Comme mes écoliers ne m’occupaient pas beaucoup, et que sa ville natale n’était qu’à quatre lieues de Lausanne, j’y fis une promenade de deux ou trois jours durant lesquels la plus douce émotion ne me quitta point. L’aspect du lac de Genève et de ses admirables côtes eut toujours à mes yeux un attrait particulier que je ne saurais expliquer, et qui ne tient pas seulement à la beauté du spectacle, mais à je ne sais quoi de plus intéressant qui m’affecte et m’attendrit. Toutes les fois que j’approche du pays de Vaud, j’éprouve une impression composée du souvenir de Mme de Warens qui y est née, de mon père qui y vivait, de Mlle de Vulson qui y eut les prémices de mon cœur, de plusieurs voyages de plaisir que j’y fis dans mon enfance, et, ce me semble, de quelque autre cause encore, plus secrète et plus forte que tout cela. Quand l’ardent désir de cette vie heureuse et douce qui me fuit et pour laquelle j’étais né vient enflammer mon imagination, c’est toujours au pays de Vaud, près du lac, dans des campagnes charmantes, qu’elle se fixe. Il me faut absolument un verger au bord de ce lac et non pas d’un autre; il me faut un ami sûr, une femme aimable, une vache et un petit bateau. Je ne jouirai d’un bonheur parfait sur la terre que quand j’aurai tout cela. Je ris de la simplicité avec laquelle je suis allé plusieurs fois dans ce pays-là uniquement pour y chercher ce bonheur imaginaire. J’étais toujours surpris d’y trouver les habitants, surtout les femmes, d’un tout autre caractère que celui que j’y cherchais. Combien cela me semblait disparate! Le pays et le peuple dont il est couvert ne m’ont jamais paru faits l’un pour l’autre.
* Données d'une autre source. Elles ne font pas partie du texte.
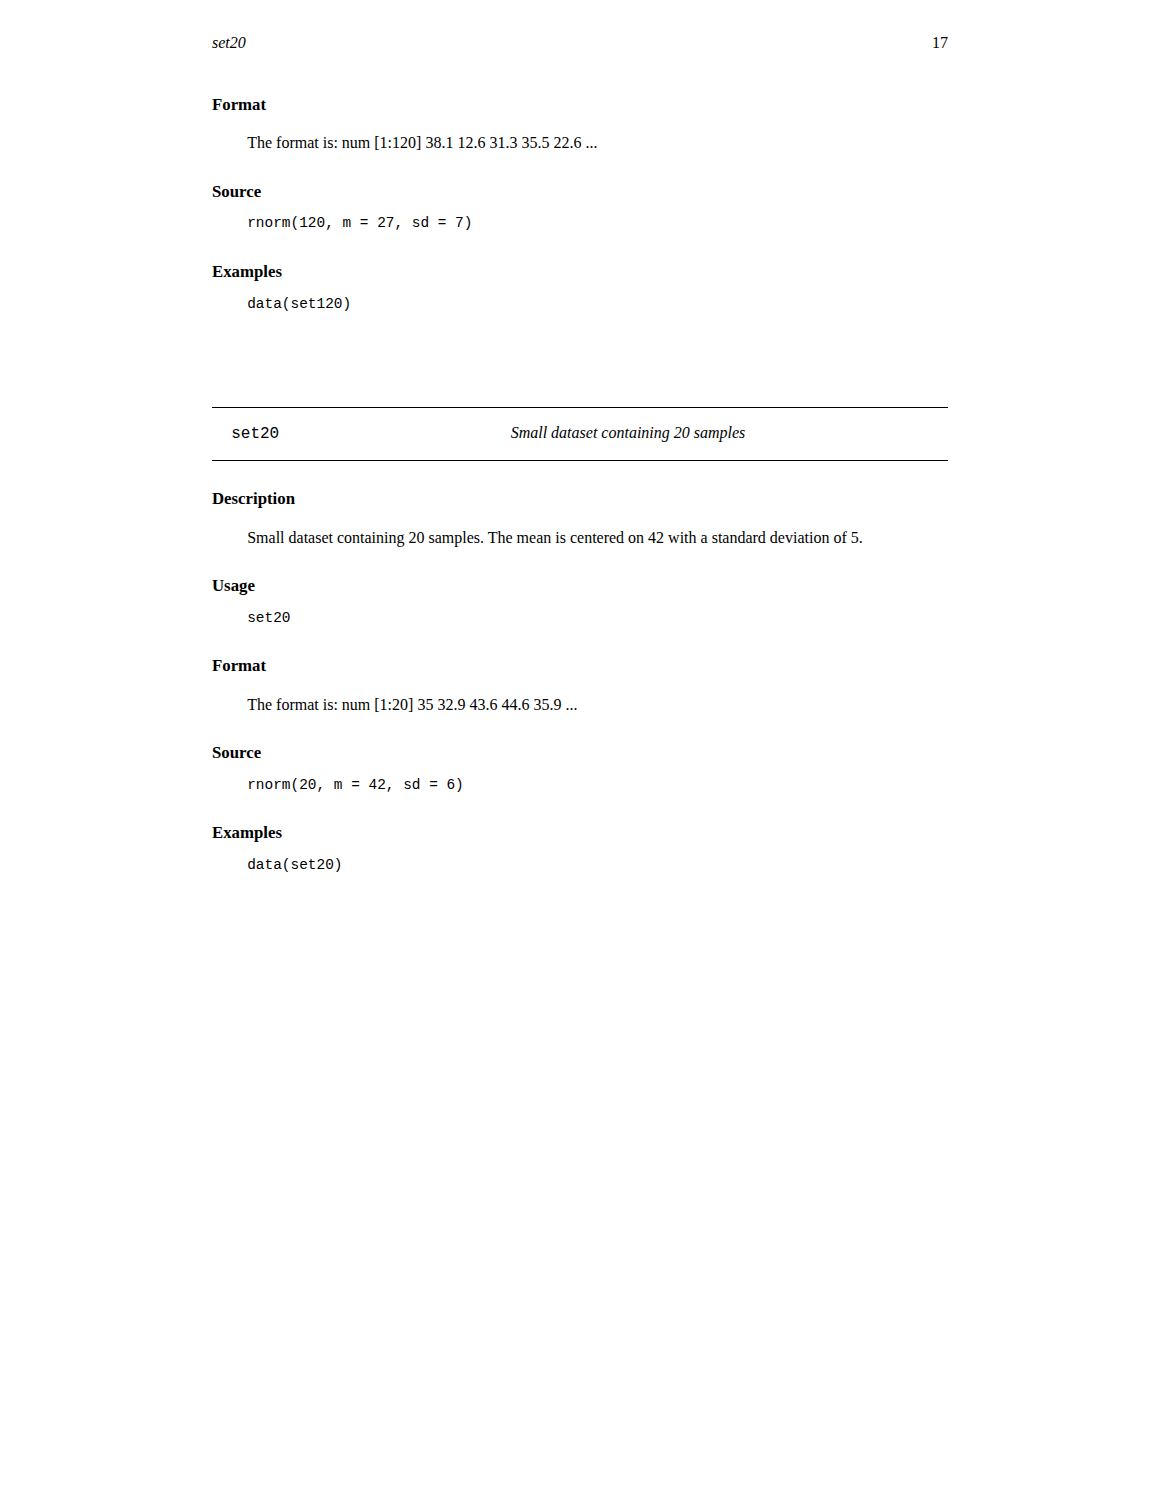set20 17
Format
The format is: num [1:120] 38.1 12.6 31.3 35.5 22.6 ...
Source
rnorm(120, m = 27, sd = 7)
Examples
data(set120)
set20 Small dataset containing 20 samples
Description
Small dataset containing 20 samples. The mean is centered on 42 with a standard deviation of 5.
Usage
set20
Format
The format is: num [1:20] 35 32.9 43.6 44.6 35.9 ...
Source
rnorm(20, m = 42, sd = 6)
Examples
data(set20)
Dans ce voyage de Vevey, je me livrais, en suivant ce beau rivage, à la plus douce mélancolie. Mon cœur s’élançait avec ardeur à mille félicités innocentes: je m’attendrissais, je soupirais, et pleurais comme un enfant. Combien de fois, m’arrêtant pour pleurer à mon aise, assis sur une grosse pierre, je me suis amusé à voir tomber mes larmes dans l’eau!

J’allai à Vevey loger à La Clef, et pendant deux jours que j’y restai sans voir personne, je pris pour cette ville un amour qui m’a suivi dans tous mes voyages, et qui m’y a fait établir enfin les héros de mon roman. Je dirais volontiers à ceux qui ont du goût et qui sont sensibles: Allez à Vevey, visitez le pays, examinez les sites, promenez-vous sur le lac, et dites si la nature n’a pas fait ce beau pays pour une Julie, pour une Claire, et pour un Saint-Preux; mais ne les y cherchez pas. Je reviens à mon histoire.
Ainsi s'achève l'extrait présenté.